***** Records to process *****

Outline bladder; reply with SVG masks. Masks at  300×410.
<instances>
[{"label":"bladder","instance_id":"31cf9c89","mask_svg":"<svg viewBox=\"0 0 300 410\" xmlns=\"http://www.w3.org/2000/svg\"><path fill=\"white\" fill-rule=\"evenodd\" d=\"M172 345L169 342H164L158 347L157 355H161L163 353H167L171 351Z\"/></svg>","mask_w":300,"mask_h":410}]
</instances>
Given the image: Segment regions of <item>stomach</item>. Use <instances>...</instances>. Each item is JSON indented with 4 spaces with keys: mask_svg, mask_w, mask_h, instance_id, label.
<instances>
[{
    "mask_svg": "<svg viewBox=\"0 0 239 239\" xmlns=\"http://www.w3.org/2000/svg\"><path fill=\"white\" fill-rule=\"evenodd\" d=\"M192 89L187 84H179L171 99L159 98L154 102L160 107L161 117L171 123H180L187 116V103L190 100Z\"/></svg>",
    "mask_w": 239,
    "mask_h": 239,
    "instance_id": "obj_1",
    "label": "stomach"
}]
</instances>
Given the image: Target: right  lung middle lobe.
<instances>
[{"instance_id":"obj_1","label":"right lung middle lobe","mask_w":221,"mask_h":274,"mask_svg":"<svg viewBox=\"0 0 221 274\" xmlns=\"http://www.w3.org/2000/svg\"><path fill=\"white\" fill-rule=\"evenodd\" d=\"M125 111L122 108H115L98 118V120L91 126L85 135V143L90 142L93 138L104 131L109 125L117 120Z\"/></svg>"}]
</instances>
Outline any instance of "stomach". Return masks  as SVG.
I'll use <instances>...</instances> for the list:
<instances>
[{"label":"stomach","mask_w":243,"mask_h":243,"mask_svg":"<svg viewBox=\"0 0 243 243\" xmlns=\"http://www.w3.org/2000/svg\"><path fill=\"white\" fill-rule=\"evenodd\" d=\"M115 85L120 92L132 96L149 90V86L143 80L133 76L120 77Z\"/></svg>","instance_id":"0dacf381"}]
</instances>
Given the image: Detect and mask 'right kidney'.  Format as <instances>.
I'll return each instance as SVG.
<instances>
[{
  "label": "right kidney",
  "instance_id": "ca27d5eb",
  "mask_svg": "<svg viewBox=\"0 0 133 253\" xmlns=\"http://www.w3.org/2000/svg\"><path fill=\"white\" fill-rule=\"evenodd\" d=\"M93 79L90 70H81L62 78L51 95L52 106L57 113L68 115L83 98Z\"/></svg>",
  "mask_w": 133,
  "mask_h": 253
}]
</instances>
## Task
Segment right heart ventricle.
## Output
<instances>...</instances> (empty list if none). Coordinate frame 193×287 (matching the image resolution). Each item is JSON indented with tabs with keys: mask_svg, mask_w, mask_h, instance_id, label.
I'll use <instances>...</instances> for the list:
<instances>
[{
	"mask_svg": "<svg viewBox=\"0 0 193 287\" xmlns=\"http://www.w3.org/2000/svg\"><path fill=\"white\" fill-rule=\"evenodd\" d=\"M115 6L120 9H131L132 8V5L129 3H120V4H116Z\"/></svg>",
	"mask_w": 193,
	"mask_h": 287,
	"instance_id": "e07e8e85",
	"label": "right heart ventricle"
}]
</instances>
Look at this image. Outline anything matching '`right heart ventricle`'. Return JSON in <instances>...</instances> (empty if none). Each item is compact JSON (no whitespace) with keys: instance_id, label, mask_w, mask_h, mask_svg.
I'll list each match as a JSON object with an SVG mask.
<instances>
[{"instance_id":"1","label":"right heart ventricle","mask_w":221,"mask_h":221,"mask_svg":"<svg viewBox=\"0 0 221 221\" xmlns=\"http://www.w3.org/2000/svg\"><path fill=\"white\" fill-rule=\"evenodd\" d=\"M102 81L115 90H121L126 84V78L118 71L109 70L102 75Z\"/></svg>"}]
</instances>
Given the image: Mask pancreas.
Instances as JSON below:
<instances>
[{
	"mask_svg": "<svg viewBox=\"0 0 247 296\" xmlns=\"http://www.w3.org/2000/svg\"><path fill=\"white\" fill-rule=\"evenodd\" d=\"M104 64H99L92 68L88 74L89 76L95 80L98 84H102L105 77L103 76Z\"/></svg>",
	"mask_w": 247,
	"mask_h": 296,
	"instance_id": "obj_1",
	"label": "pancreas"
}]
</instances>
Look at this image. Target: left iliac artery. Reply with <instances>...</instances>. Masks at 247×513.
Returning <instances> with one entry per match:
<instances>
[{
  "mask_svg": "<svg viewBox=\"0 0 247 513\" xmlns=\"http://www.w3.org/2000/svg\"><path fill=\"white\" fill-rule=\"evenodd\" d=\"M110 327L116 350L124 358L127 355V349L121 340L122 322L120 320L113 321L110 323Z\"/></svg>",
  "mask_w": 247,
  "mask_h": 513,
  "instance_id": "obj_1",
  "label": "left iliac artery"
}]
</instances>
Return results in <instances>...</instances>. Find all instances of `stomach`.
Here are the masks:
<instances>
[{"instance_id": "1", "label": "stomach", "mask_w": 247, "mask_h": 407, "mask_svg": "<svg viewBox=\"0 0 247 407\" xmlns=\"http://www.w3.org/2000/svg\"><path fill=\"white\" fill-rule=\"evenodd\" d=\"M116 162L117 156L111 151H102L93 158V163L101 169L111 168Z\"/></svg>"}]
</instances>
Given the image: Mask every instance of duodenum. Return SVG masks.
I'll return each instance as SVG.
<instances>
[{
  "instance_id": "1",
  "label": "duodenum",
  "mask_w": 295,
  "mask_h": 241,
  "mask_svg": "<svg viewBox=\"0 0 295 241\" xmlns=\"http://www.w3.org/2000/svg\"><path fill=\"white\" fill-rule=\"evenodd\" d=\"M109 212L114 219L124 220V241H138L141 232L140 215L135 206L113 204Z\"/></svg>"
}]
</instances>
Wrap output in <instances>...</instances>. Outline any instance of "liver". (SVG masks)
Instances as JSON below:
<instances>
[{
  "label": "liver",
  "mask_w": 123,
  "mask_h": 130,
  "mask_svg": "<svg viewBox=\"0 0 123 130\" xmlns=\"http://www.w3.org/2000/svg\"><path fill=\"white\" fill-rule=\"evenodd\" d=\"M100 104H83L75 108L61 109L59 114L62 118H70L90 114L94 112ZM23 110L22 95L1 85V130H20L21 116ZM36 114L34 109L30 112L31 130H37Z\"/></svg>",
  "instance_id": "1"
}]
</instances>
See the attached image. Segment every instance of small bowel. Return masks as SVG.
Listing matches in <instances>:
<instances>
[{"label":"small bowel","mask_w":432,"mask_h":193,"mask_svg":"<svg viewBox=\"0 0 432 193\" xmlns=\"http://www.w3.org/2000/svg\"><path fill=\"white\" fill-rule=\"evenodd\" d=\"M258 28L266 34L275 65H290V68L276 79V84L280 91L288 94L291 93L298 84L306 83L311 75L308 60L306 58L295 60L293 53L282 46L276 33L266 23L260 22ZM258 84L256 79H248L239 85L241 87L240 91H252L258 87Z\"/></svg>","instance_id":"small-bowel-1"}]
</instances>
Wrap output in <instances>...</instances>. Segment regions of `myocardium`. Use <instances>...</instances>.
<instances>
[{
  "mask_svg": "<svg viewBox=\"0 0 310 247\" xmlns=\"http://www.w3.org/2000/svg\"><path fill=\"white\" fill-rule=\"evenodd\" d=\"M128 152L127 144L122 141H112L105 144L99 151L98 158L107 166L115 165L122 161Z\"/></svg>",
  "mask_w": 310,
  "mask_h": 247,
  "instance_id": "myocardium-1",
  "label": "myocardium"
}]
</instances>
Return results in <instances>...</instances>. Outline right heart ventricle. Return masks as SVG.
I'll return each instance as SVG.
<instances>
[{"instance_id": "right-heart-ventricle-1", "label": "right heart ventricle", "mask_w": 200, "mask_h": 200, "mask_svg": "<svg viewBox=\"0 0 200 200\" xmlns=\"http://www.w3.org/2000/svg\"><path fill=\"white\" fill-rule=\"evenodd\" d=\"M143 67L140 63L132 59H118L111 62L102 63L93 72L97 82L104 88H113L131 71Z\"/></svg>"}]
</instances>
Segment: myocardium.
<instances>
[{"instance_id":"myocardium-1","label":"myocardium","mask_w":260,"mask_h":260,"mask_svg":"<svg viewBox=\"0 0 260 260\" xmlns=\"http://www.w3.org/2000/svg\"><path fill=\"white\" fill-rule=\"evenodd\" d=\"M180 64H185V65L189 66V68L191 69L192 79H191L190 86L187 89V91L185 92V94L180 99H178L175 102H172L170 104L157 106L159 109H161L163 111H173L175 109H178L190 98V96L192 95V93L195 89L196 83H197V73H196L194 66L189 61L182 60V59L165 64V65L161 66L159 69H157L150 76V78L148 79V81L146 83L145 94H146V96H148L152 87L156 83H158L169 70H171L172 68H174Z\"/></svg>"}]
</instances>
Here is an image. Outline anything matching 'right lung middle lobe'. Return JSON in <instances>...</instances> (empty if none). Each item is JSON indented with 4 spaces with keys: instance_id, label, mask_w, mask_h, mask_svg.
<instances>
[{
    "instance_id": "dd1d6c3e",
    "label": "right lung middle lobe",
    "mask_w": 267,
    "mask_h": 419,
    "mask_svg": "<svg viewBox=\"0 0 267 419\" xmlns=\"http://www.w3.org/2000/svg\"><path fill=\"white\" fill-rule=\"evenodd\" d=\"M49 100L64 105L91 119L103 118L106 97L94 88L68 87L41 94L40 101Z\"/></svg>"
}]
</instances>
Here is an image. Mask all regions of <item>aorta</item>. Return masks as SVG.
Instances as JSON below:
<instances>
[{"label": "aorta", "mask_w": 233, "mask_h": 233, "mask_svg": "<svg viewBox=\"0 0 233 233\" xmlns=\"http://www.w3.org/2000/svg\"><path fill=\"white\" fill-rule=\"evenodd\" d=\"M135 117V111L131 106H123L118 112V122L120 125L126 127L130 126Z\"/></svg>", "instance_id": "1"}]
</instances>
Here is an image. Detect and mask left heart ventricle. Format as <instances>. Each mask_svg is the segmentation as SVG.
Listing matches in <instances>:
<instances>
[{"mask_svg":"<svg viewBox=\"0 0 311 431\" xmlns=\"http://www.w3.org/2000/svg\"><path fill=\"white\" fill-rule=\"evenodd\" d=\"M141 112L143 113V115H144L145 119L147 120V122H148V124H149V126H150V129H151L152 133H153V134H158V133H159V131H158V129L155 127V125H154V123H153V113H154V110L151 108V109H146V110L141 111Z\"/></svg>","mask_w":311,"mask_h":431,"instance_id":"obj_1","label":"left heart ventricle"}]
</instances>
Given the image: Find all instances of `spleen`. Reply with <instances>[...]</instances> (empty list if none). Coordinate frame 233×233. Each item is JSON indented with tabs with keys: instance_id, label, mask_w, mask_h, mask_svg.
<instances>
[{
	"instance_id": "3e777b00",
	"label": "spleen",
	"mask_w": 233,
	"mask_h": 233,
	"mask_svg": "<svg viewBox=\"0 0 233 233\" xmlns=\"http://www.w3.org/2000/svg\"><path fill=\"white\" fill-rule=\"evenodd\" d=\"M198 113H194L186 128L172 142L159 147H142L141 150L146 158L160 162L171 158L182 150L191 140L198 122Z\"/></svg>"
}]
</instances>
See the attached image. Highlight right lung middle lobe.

*****

● Short task
Copy, without any changes, the part of the material above that opens with the line containing "Here is an image. Mask" and closes with the line containing "117V111L131 106H123L118 112V122L120", including both of those lines.

● Task result
Here is an image. Mask all regions of <item>aorta</item>. Return masks as SVG.
Instances as JSON below:
<instances>
[{"label": "aorta", "mask_w": 233, "mask_h": 233, "mask_svg": "<svg viewBox=\"0 0 233 233\" xmlns=\"http://www.w3.org/2000/svg\"><path fill=\"white\" fill-rule=\"evenodd\" d=\"M135 117V111L131 106H123L118 112V122L120 125L126 127L130 126Z\"/></svg>", "instance_id": "1"}]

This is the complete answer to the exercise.